Visibility and Privacy

These two terms are often used interchangeably, and what they are attempting to convey is the answer to the question "Can this item be used at this location?"

Rust's name resolution operates on a global hierarchy of namespaces. Each level in the hierarchy can be thought of as some item. The items are one of those mentioned above, but also include external crates. Declaring or defining a new module can be thought of as inserting a new tree into the hierarchy at the location of the definition.

To control whether interfaces can be used across modules, Rust checks each use of an item to see whether it should be allowed or not. This is where privacy warnings are generated, or otherwise "you used a private item of another module and weren't allowed to."

By default, everything in Rust is private, with two exceptions: Associated items in a pub Trait are public by default; Enum variants in a pub enum are also public by default. When an item is declared as pub, it can be thought of as being accessible to the outside world. For example:

# fn main() {}
// Declare a private struct
struct Foo;

// Declare a public struct with a private field
pub struct Bar {
    field: i32,
}

// Declare a public enum with two public variants
pub enum State {
    PubliclyAccessibleState,
    PubliclyAccessibleState2,
}

With the notion of an item being either public or private, Rust allows item accesses in two cases:

  1. If an item is public, then it can be used externally through any of its public ancestors.
  2. If an item is private, it may be accessed by the current module and its descendants.

These two cases are surprisingly powerful for creating module hierarchies exposing public APIs while hiding internal implementation details.
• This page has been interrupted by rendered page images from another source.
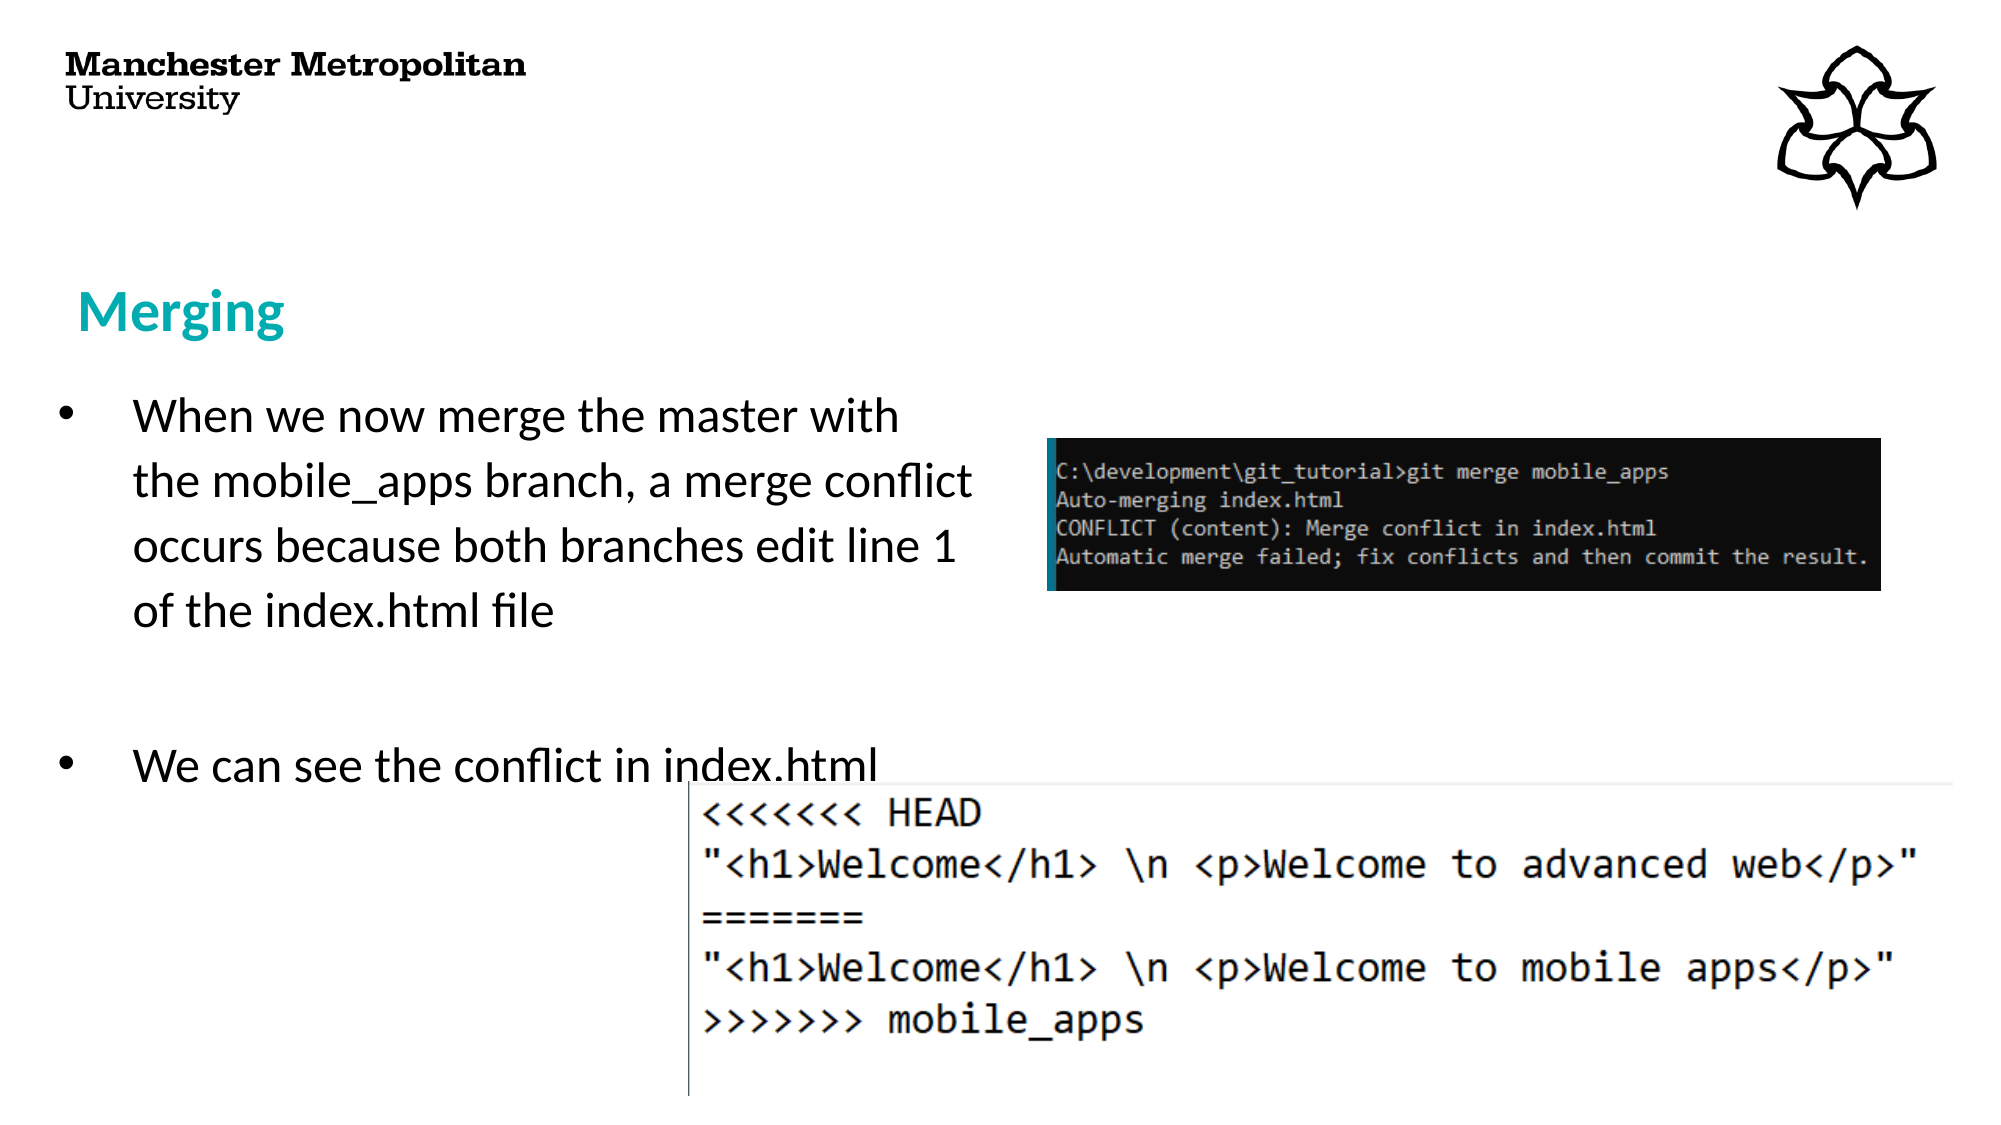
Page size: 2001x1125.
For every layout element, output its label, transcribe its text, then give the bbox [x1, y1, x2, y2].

picture [1055, 438, 1881, 591]
title Merging [62, 270, 1788, 353]
picture [1765, 34, 1948, 221]
picture [55, 42, 536, 124]
picture [688, 781, 1953, 1096]
list When we now merge the master with the mobile_apps branch, a merge conflict occurs because both branches edit line 1 of the index.html file We can see the conflict in index.html [42, 369, 994, 978]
To help explain, here's a few use cases and what they would entail:

  • A library developer needs to expose functionality to crates which link against their library. As a consequence of the first case, this means that anything which is usable externally must be pub from the root down to the destination item. Any private item in the chain will disallow external accesses.

  • A crate needs a global available "helper module" to itself, but it doesn't want to expose the helper module as a public API. To accomplish this, the root of the crate's hierarchy would have a private module which then internally has a "public API". Because the entire crate is a descendant of the root, then the entire local crate can access this private module through the second case.

  • When writing unit tests for a module, it's often a common idiom to have an immediate child of the module to-be-tested named mod test. This module could access any items of the parent module through the second case, meaning that internal implementation details could also be seamlessly tested from the child module.

In the second case, it mentions that a private item "can be accessed" by the current module and its descendants, but the exact meaning of accessing an item depends on what the item is. Accessing a module, for example, would mean looking inside of it (to import more items). On the other hand, accessing a function would mean that it is invoked. Additionally, path expressions and import statements are considered to access an item in the sense that the import/expression is only valid if the destination is in the current visibility scope.

Here's an example of a program which exemplifies the three cases outlined above:

// This module is private, meaning that no external crate can access this
// module. Because it is private at the root of this current crate, however, any
// module in the crate may access any publicly visible item in this module.
mod crate_helper_module {

    // This function can be used by anything in the current crate
    pub fn crate_helper() {}

    // This function *cannot* be used by anything else in the crate. It is not
    // publicly visible outside of the `crate_helper_module`, so only this
    // current module and its descendants may access it.
    fn implementation_detail() {}
}

// This function is "public to the root" meaning that it's available to external
// crates linking against this one.
pub fn public_api() {}

// Similarly to 'public_api', this module is public so external crates may look
// inside of it.
pub mod submodule {
    use crate_helper_module;

    pub fn my_method() {
        // Any item in the local crate may invoke the helper module's public
        // interface through a combination of the two rules above.
        crate_helper_module::crate_helper();
    }

    // This function is hidden to any module which is not a descendant of
    // `submodule`
    fn my_implementation() {}

    #[cfg(test)]
    mod test {

        #[test]
        fn test_my_implementation() {
            // Because this module is a descendant of `submodule`, it's allowed
            // to access private items inside of `submodule` without a privacy
            // violation.
            super::my_implementation();
        }
    }
}

# fn main() {}

For a Rust program to pass the privacy checking pass, all paths must be valid accesses given the two rules above. This includes all use statements, expressions, types, etc.

Re-exporting and Visibility

Rust allows publicly re-exporting items through a pub use directive. Because this is a public directive, this allows the item to be used in the current module through the rules above. It essentially allows public access into the re-exported item. For example, this program is valid:

pub use self::implementation::api;

mod implementation {
    pub mod api {
        pub fn f() {}
    }
}

# fn main() {}

This means that any external crate referencing implementation::api::f would receive a privacy violation, while the path api::f would be allowed.

When re-exporting a private item, it can be thought of as allowing the "privacy chain" being short-circuited through the reexport instead of passing through the namespace hierarchy as it normally would.